The Municipality of Beverley was re-absorbed into the road district on 4 April 1913.

It was declared a shire and named the Shire of Beverley with effect from 1 July 1961 following the passage of the Local Government Act 1960, which reformed all remaining road districts into shires.

==Wards==
The Shire is divided into three wards, which became effective on 2 May 1987.

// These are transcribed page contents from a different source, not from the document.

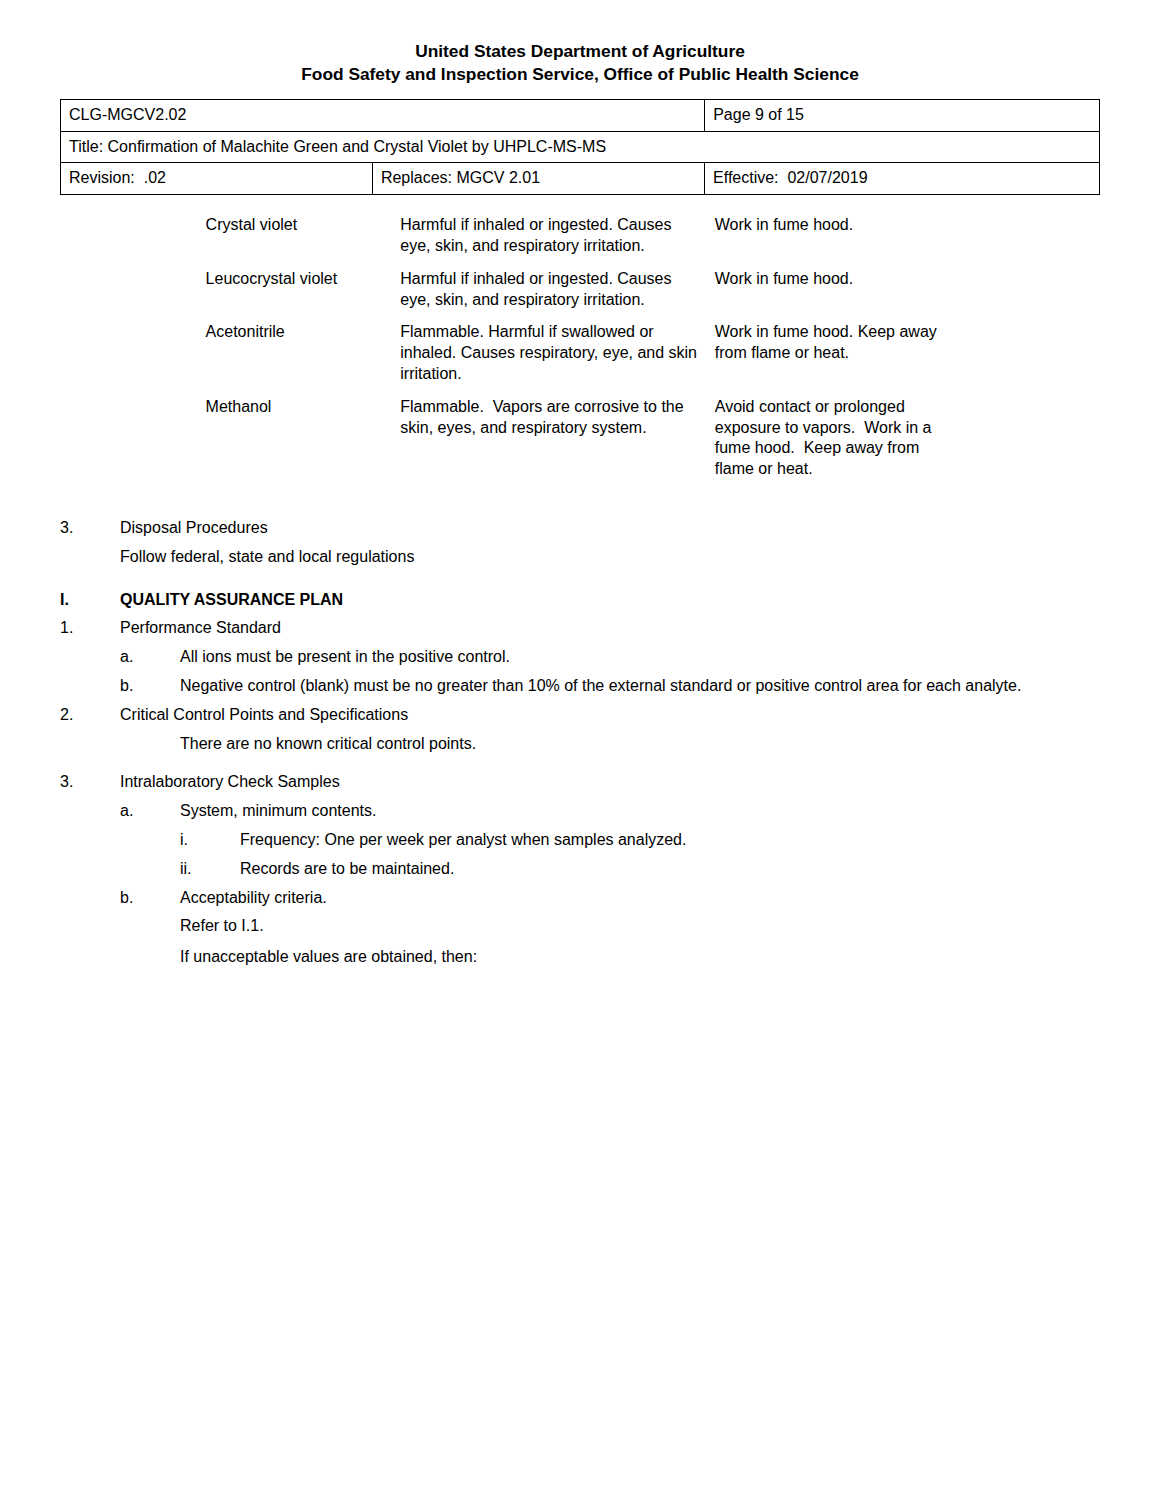United States Department of Agriculture
Food Safety and Inspection Service, Office of Public Health Science
| CLG-MGCV2.02 | Page 9 of 15 |
| Title: Confirmation of Malachite Green and Crystal Violet by UHPLC-MS-MS |
| / Revision: .02 / Replaces: MGCV 2.01 / Effective: 02/07/2019 / |
| Crystal violet | Harmful if inhaled or ingested. Causes eye, skin, and respiratory irritation. | Work in fume hood. |
| Leucocrystal violet | Harmful if inhaled or ingested. Causes eye, skin, and respiratory irritation. | Work in fume hood. |
| Acetonitrile | Flammable. Harmful if swallowed or inhaled. Causes respiratory, eye, and skin irritation. | Work in fume hood. Keep away from flame or heat. |
| Methanol | Flammable. Vapors are corrosive to the skin, eyes, and respiratory system. | Avoid contact or prolonged exposure to vapors. Work in a fume hood. Keep away from flame or heat. |
3.
Disposal Procedures
Follow federal, state and local regulations
I.
QUALITY ASSURANCE PLAN
1.
Performance Standard
a.
All ions must be present in the positive control.
b.
Negative control (blank) must be no greater than 10% of the external standard or positive control area for each analyte.
2.
Critical Control Points and Specifications
There are no known critical control points.
3.
Intralaboratory Check Samples
a.
System, minimum contents.
i.
Frequency: One per week per analyst when samples analyzed.
ii.
Records are to be maintained.
b.
Acceptability criteria.
Refer to I.1.
If unacceptable values are obtained, then:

- North Ward (three councillors)
- West Ward (three councillors)
- South Ward (three councillors)

Prior to 1986, the Shire was represented by eight councillors across four wards which had existed in some form since the amalgamation of the Municipal District in 1913:

- Kokeby Ward
- North East Ward
- Central Ward
- Dale Ward

===2023 election results===

2023 Western Australian local elections: Beverley
| Party |  | Candidate | Votes | % | ±% |
|---|---|---|---|---|---|
|  | Independent | Dee Ridgway (elected) | 484 | 72.89 |  |
|  | Independent | Darryl Brown (elected) | 79 | 11.90 |  |
|  | Independent | Chris Lawlor (elected) | 68 | 10.24 |  |
|  | Independent | Barry Shardlow | 33 | 4.97 |  |
| Total formal votes |  |  | 664 | 99.25 |  |
| Informal votes |  |  | 5 | 0.75 |  |
| Turnout |  |  | 669 | 47.28 |  |

==Towns and localities==
The towns and localities of the Shire of Beverley with population and size figures based on the most recent Australian census:

| Locality | Population | Area | Map |
|---|---|---|---|
| Bally Bally | 54 (SAL 2021) | 184.5 km^{2} (71.2 sq mi) |  |
| Beverley | 1,109 (SAL 2021) | 384.1 km^{2} (148.3 sq mi) |  |
| Dale | 190 (SAL 2021) | 399.9 km^{2} (154.4 sq mi) |  |
| East Beverley | 96 (SAL 2016) | 254.3 km^{2} (98.2 sq mi) |  |
| Flint | 0 (SAL 2016) | 568.7 km^{2} (219.6 sq mi) |  |
| Kokeby | 90 (SAL 2021) | 199.9 km^{2} (77.2 sq mi) |  |
| Morbinning | 36 (SAL 2021) | 147.2 km^{2} (56.8 sq mi) |  |
| Talbot West | 26 (SAL 2021) | 55.9 km^{2} (21.6 sq mi) |  |
| Westdale | 93 (SAL 2021) | 174.2 km^{2} (67.3 sq mi) |  |

==Notable councillors==
- Henry Lukin, Beverley Road Board member 1876; later a state MP
- Edmund Smith, Beverley Road Board member 1894–1896, chairman 1896; later a state MP
- Frank Broun, Beverley Road Board member 1902–1904, 1906–1914, 1917–1919, chairman 1908–1909, 1911–1914, 1917–1919; also a state MP

==Heritage-listed places==

As of 2023, 95 places are heritage-listed in the Shire of Beverley, of which 18 are on the State Register of Heritage Places.